Sin embargo, el argumento de la lectura como ejercicio físico resulta irrebatible, y Augusto sentía mucho aprecio por su salud visual, y agradecía que los libros que leía estuvieran editados en letra más bien grande. También agradecía Augusto a los editores que tuvieran la consideración de hacer dosificar los niveles de fatiga que provoca la actividad lectora haciendo que los renglones de las páginas no tengan más de ocho o diez palabras como máximo, porque, así, la lectura se hace rápida y se avanza.

Afortunadamente, durante los últimos años, se había ido produciendo una tendencia de afán divulgador dentro del mercado editorial para acercar a los lectores a las grandes disciplinas del conocimiento en todas sus facetas. Una de esas empresas editoriales, por la que Augusto sentía auténtica veneración, es Alianza Editorial, cuya sección de libros de bolsillo responde exactamente a las necesidades de Augusto. 

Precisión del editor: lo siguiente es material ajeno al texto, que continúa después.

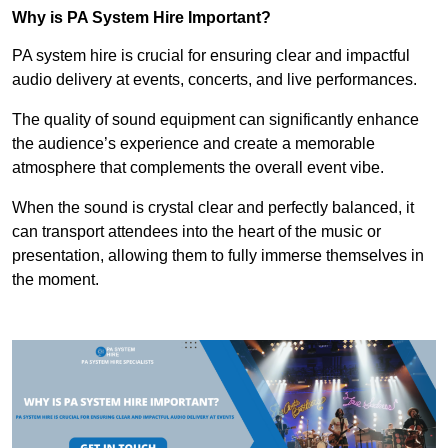
Why is PA System Hire Important?
PA system hire is crucial for ensuring clear and impactful
audio delivery at events, concerts, and live performances.
The quality of sound equipment can significantly enhance
the audience’s experience and create a memorable
atmosphere that complements the overall event vibe.
When the sound is crystal clear and perfectly balanced, it
can transport attendees into the heart of the music or
presentation, allowing them to fully immerse themselves in
the moment.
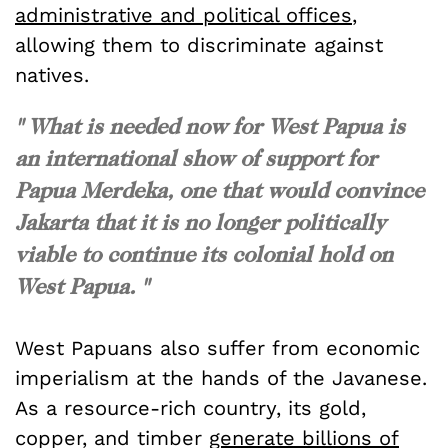
administrative and political offices
,
allowing them to discriminate against
natives.
" What is needed now for West Papua is
an international show of support for
Papua Merdeka, one that would convince
Jakarta that it is no longer politically
viable to continue its colonial hold on
West Papua. "
West Papuans also suffer from economic
imperialism at the hands of the Javanese.
As a resource-rich country, its gold,
copper, and timber
generate billions of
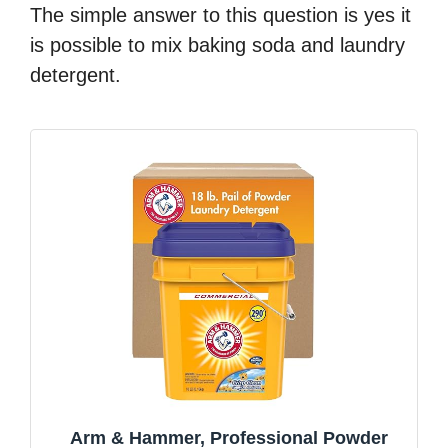
The simple answer to this question is yes it
is possible to mix baking soda and laundry
detergent.
Arm & Hammer, Professional Powder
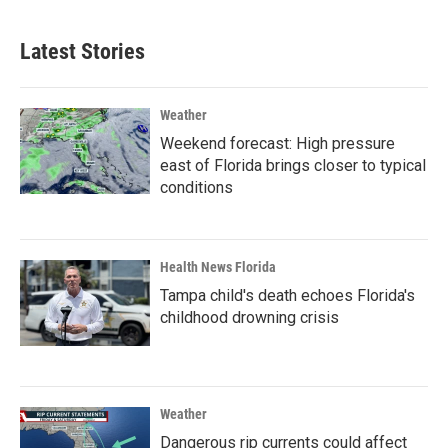
Latest Stories
Weather
Weekend forecast: High pressure
east of Florida brings closer to typical
conditions
Health News Florida
Tampa child's death echoes Florida's
childhood drowning crisis
Weather
Dangerous rip currents could affect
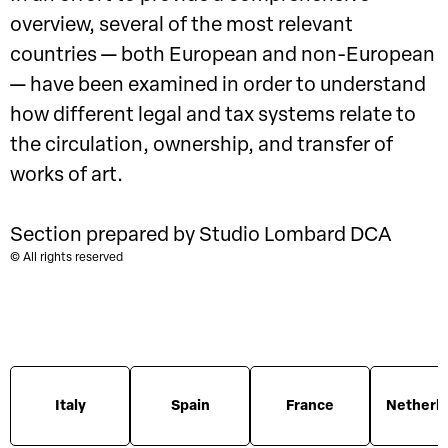
overview, several of the most relevant
countries — both European and non-European
— have been examined in order to understand
how different legal and tax systems relate to
the circulation, ownership, and transfer of
works of art.
Section prepared by Studio Lombard DCA
© All rights reserved
Italy
Spain
France
Netherl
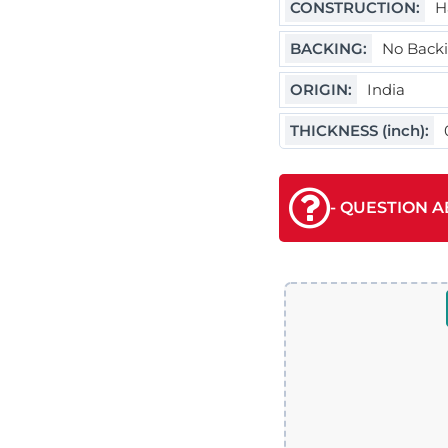
CONSTRUCTION:
H
BACKING:
No Back
ORIGIN:
India
THICKNESS (inch):
- QUESTION A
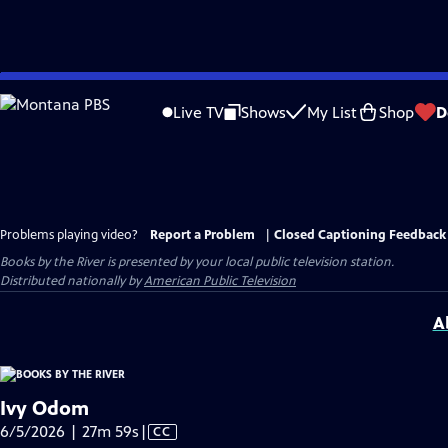
Skip
to
Live TV
Shows
My List
Shop
D
Main
Content
Problems playing video?
Report a Problem
|
Closed Captioning Feedback
Books by the River
is presented by your local public television station.
Distributed nationally by
American Public Television
A
Ivy Odom
Video
6/5/2026 | 27m 59s
|
CC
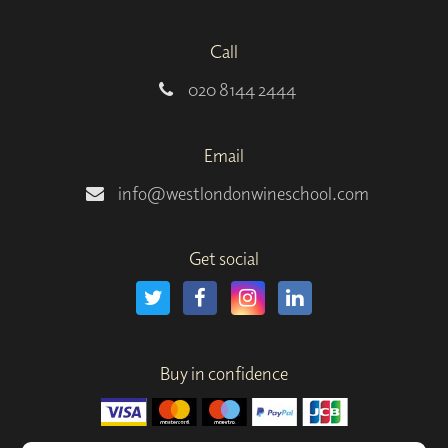
Call
020 8144 2444
Email
info@westlondonwineschool.com
Get social
Buy in confidence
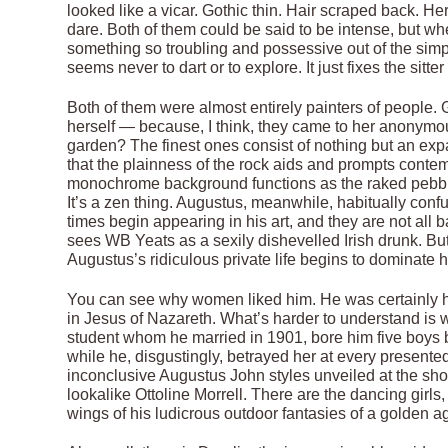
looked like a vicar. Gothic thin. Hair scraped back. He
dare. Both of them could be said to be intense, but w
something so troubling and possessive out of the simp
seems never to dart or to explore. It just fixes the sitte
Both of them were almost entirely painters of peop
herself — because, I think, they came to her anonym
garden? The finest ones consist of nothing but an exp
that the plainness of the rock aids and prompts contem
monochrome background functions as the raked pebbles
It’s a zen thing. Augustus, meanwhile, habitually confu
times begin appearing in his art, and they are not a
sees WB Yeats as a sexily dishevelled Irish drunk. But
Augustus’s ridiculous private life begins to dominate hi
You can see why women liked him. He was certainly h
in Jesus of Nazareth. What’s harder to understand is w
student whom he married in 1901, bore him five boys be
while he, disgustingly, betrayed her at every presente
inconclusive Augustus John styles unveiled at the show
lookalike Ottoline Morrell. There are the dancing girl
wings of his ludicrous outdoor fantasies of a golden a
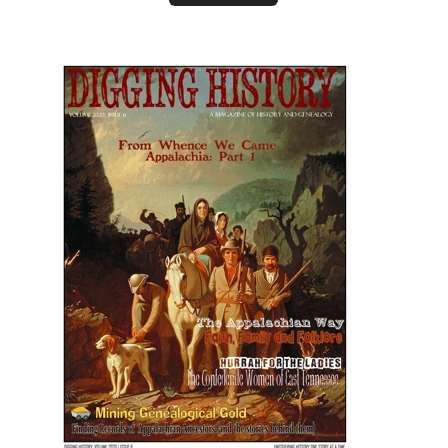
January-February 2021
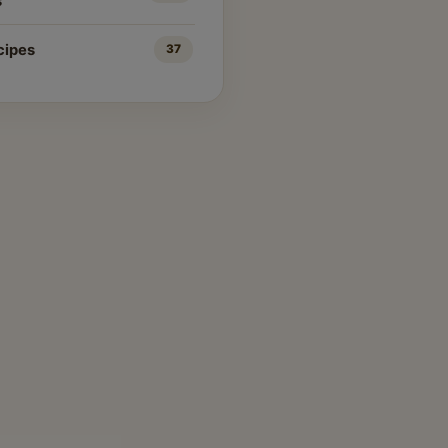
s
cipes
37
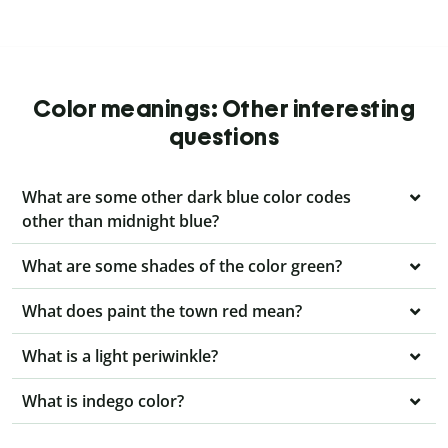
Color meanings: Other interesting
questions
What are some other dark blue color codes
other than midnight blue?
What are some shades of the color green?
What does paint the town red mean?
What is a light periwinkle?
What is indego color?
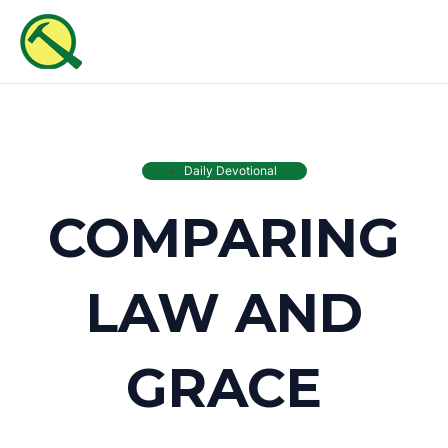
Skip
MAI
to
ME
content
Daily Devotional
COMPARING
LAW AND
GRACE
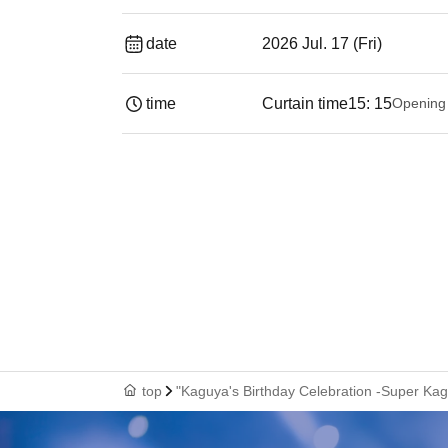
date
2026 Jul. 17 (Fri)
time
Curtain time
15: 15
Opening
top
"Kaguya's Birthday Celebration -Super Ka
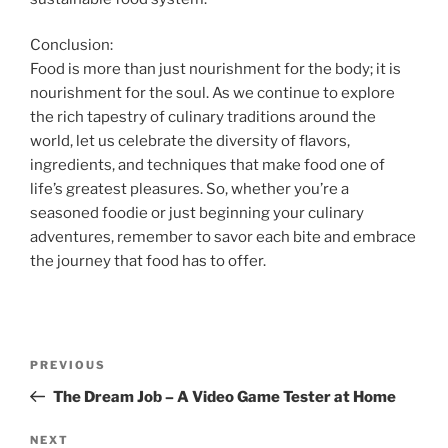
Conclusion:
Food is more than just nourishment for the body; it is
nourishment for the soul. As we continue to explore
the rich tapestry of culinary traditions around the
world, let us celebrate the diversity of flavors,
ingredients, and techniques that make food one of
life’s greatest pleasures. So, whether you’re a
seasoned foodie or just beginning your culinary
adventures, remember to savor each bite and embrace
the journey that food has to offer.
Post
Previous
PREVIOUS
navigation
Post
The Dream Job – A Video Game Tester at Home
Next
NEXT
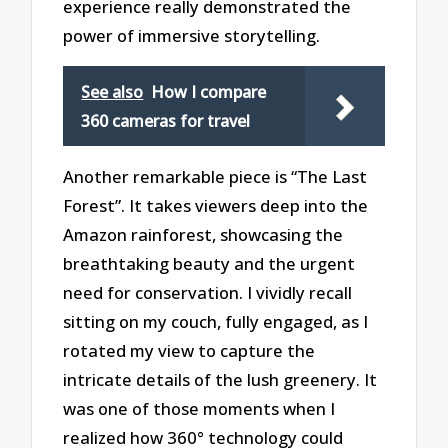
experience really demonstrated the
power of immersive storytelling.
See also
How I compare
360 cameras for travel
Another remarkable piece is “The Last
Forest”. It takes viewers deep into the
Amazon rainforest, showcasing the
breathtaking beauty and the urgent
need for conservation. I vividly recall
sitting on my couch, fully engaged, as I
rotated my view to capture the
intricate details of the lush greenery. It
was one of those moments when I
realized how 360° technology could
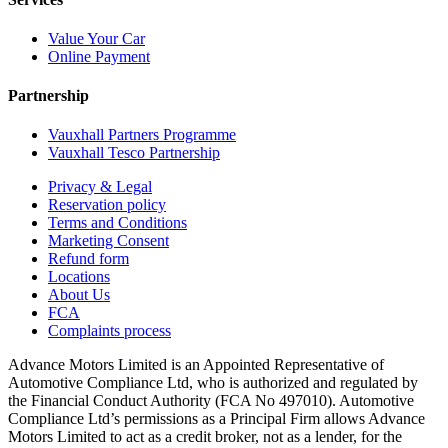
Value Your Car
Online Payment
Partnership
Vauxhall Partners Programme
Vauxhall Tesco Partnership
Privacy & Legal
Reservation policy
Terms and Conditions
Marketing Consent
Refund form
Locations
About Us
FCA
Complaints process
Advance Motors Limited is an Appointed Representative of
Automotive Compliance Ltd, who is authorized and regulated by
the Financial Conduct Authority (FCA No 497010). Automotive
Compliance Ltd’s permissions as a Principal Firm allows Advance
Motors Limited to act as a credit broker, not as a lender, for the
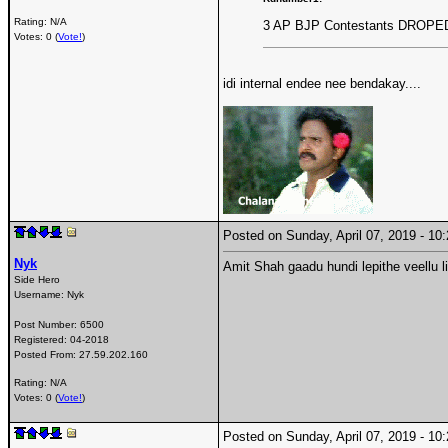
Rating: N/A
3 AP BJP Contestants DROPE
Votes: 0 (
Vote!
)
idi internal endee nee bendakay....
Posted on Sunday, April 07, 2019 - 1
Nyk
Amit Shah gaadu hundi lepithe veellu 
Side Hero
Username:
Nyk
Post Number:
6500
Registered:
04-2018
Posted From:
27.59.202.160
Rating: N/A
Votes: 0 (
Vote!
)
Posted on Sunday, April 07, 2019 - 1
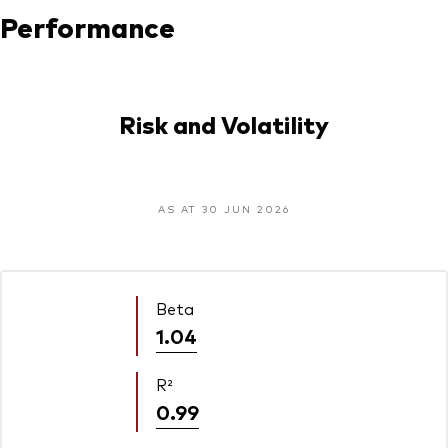
Performance
Risk and Volatility
AS AT 30 JUN 2026
Beta
1.04
R²
0.99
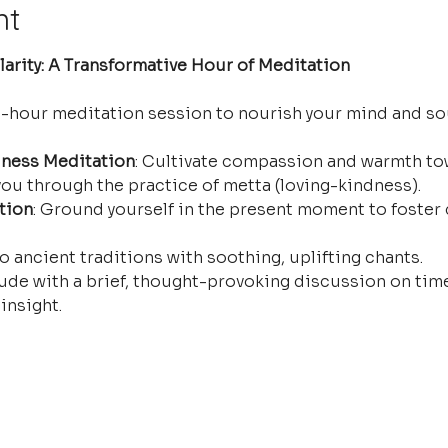
nt
arity: A Transformative Hour of Meditation
e-hour meditation session to nourish your mind and so
ness Meditation
: Cultivate compassion and warmth tow
ou through the practice of metta (loving-kindness).
tion
: Ground yourself in the present moment to foster 
o ancient traditions with soothing, uplifting chants.
ude with a brief, thought-provoking discussion on time
insight.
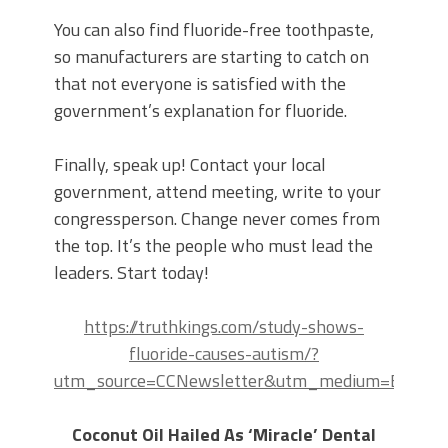
You can also find fluoride-free toothpaste,
so manufacturers are starting to catch on
that not everyone is satisfied with the
government’s explanation for fluoride.
Finally, speak up! Contact your local
government, attend meeting, write to your
congressperson. Change never comes from
the top. It’s the people who must lead the
leaders. Start today!
https://truthkings.com/study-shows-
fluoride-causes-autism/?
utm_source=CCNewsletter&utm_medium=Email&u
Coconut Oil Hailed As ‘Miracle’ Dental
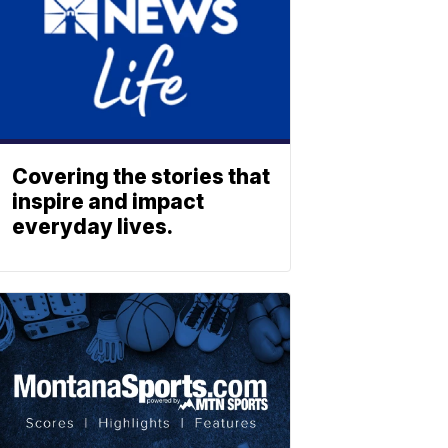
Covering the stories that
inspire and impact
everyday lives.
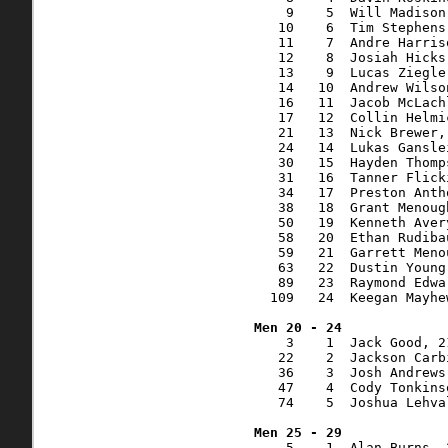
    9    5  Will Madison
   10    6  Tim Stephens
   11    7  Andre Harris
   12    8  Josiah Hicks
   13    9  Lucas Ziegle
   14   10  Andrew Wilso
   16   11  Jacob McLach
   17   12  Collin Helmi
   21   13  Nick Brewer,
   24   14  Lukas Gansle
   30   15  Hayden Thomp
   31   16  Tanner Flick
   34   17  Preston Anth
   38   18  Grant Menoug
   50   19  Kenneth Aver
   58   20  Ethan Rudiba
   59   21  Garrett Meno
   63   22  Dustin Young
   89   23  Raymond Edwa
  109   24  Keegan Mayhe
    3    1  Jack Good, 2
   22    2  Jackson Carb
   36    3  Josh Andrews
   47    4  Cody Tonkins
   74    5  Joshua Lehva
    5    1  Alan Burns,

También se había generalizado, para mayor satisfacción suya, la costumbre editorial de sacar al mercado primeras ediciones de aspecto muy aparatoso y llamativo para animar las ventas y, una vez consolidados estos títulos y agotadas las primeras ediciones (o sin que esto último tuviera necesariamente que suceder), sacar esos mismos títulos en formato de bolsillo. Esto es algo que Augusto agradecía muchísimo.